*SOURCE DOCUMENT:*

Inspect the shader code using the Graphics Frame Analyzer.

GS EU Stall %

Represents the percentage of overall GPU time that the EUs were stalled in Geometry Shader instructions.

NOTE:

This metric does not include the total amount of stalled time in the geometry shader but only the fraction of time when the geometry shader stalls were causing the entire EU to stall. The entire EU stalls when all of its threads are stalled.

Examples:

  • If GS EU Stall % is 50%, it means that half of the overall GPU time was spent stalled on Geometry Shader instructions.
  • If GS EU Stall % is 0%, it means that no Geometry Shader was associated with selected rendering calls or Geometry Shader threads were not causing EUs stalls.

Improving Performance:

  • This metric will be important if you think that geometry shader looks like the bottleneck for selected rendering calls. If GS EU Stall % accounts for most of the EU active time, then to improve performance you may need to simplify the geometry shader or simplify and optimize geometry.
  • If GS EU Stall % is more than a nominal amount, you may need to examine your geometry shader code to find reasons for what might be causing these stalls.

Inspect the shader code using the Graphics Frame Analyzer.

GS Invocations

Represents the number of geometry shader invocations. The value is 0 if no geometry shader is associated with the rendering call.

NOTE:

See Microsoft* DirectX* SDK for a description of the shader invocation count.

Examples:

If GS Invocations is 1000 it means that the geometry shader was invoked for 1000 primitives.

Improving Performance:

The only way to minimize the number of geometry shader invocations is to minimize the number of input primitives. The impact on rendering performance of reducing the invocation count is highly dependent upon your specific game or application.

Post-GS Primitives

Represents the number of primitives that flowed out of the geometry shader (GS), if enabled, to the clipper. This metric is important if a geometry shader was associated with the selected rendering calls, and even more important if the number of primitives spawned by geometry shader code is dynamic.

NOTE:

If the GS was not enabled for the selected rendering calls, the metric returns a value of 0.

Examples:

If Post-GS Primitives is 1000 and Primitive Count is 100, it means that 1000 primitives were constructed in the geometry shader from the original 100.

Improving Performance:

Analyze the geometry shader code using Graphics Frame Analyzer.

PS Duration

Represents an approximation of the total GPU time spent executing pixel shader code.

Examples:

  • If Pixel Shader Duration is 50,000 it means that GPU spends around 50 milliseconds to execute pixel shaders for the selected ergs.
  • If Pixel Shader Duration is 0 it means that time spent in pixel shaders for selected ergs is very small.

Improving Performance:

Examine the Pixel Shader Duration time versus the GPU Duration ; when Pixel Shader Duration is high you may improve overall rendering performance by optimizing your pixel shader code.Refer to the Graphics API Performance Guide to find advice for pixel shader optimizations.

*MATERIAL SHOWN:*
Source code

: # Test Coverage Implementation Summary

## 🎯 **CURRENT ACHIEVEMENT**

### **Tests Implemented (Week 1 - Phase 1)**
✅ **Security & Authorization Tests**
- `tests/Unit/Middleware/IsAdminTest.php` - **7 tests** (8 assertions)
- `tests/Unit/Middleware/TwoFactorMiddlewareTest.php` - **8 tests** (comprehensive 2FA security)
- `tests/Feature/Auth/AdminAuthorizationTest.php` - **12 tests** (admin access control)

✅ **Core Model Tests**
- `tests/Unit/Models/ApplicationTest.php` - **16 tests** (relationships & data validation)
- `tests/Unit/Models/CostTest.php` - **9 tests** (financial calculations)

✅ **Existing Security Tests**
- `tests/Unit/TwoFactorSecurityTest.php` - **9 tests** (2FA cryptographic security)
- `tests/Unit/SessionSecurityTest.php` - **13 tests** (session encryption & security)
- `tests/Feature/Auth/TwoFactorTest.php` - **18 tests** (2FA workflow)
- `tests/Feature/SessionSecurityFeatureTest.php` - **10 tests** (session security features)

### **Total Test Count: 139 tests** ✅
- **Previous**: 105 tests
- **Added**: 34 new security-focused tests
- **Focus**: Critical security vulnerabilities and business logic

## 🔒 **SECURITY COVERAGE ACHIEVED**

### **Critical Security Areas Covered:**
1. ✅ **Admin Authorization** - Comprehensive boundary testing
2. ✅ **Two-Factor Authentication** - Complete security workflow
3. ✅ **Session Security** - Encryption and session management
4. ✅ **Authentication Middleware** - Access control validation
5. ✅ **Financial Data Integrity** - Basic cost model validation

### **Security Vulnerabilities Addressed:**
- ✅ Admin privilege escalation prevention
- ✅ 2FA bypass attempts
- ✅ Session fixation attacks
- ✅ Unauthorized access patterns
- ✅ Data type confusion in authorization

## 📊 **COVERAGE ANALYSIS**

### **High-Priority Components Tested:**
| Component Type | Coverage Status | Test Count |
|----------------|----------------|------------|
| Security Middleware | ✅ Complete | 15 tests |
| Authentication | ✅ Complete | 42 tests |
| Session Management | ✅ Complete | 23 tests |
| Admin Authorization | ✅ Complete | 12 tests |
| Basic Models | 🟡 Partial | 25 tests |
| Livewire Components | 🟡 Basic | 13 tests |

*TASK SET:*
A. From the GPU metrics reference, write out the stretch from "The only way" through "game or application.".
B. According to the GPU metrics reference, when does the entire EU stall?
C. List every metric that has its own heading in the GPU metrics reference.

*SOLUTIONS TO THE EXERCISE:*
A.
The only way to minimize the number of geometry shader invocations is to minimize the number of input primitives. The impact on rendering performance of reducing the invocation count is highly dependent upon your specific game or application.

B. The entire EU stalls when all of its threads are stalled.

C.
GS EU Stall %
GS Invocations
Post-GS Primitives
PS Duration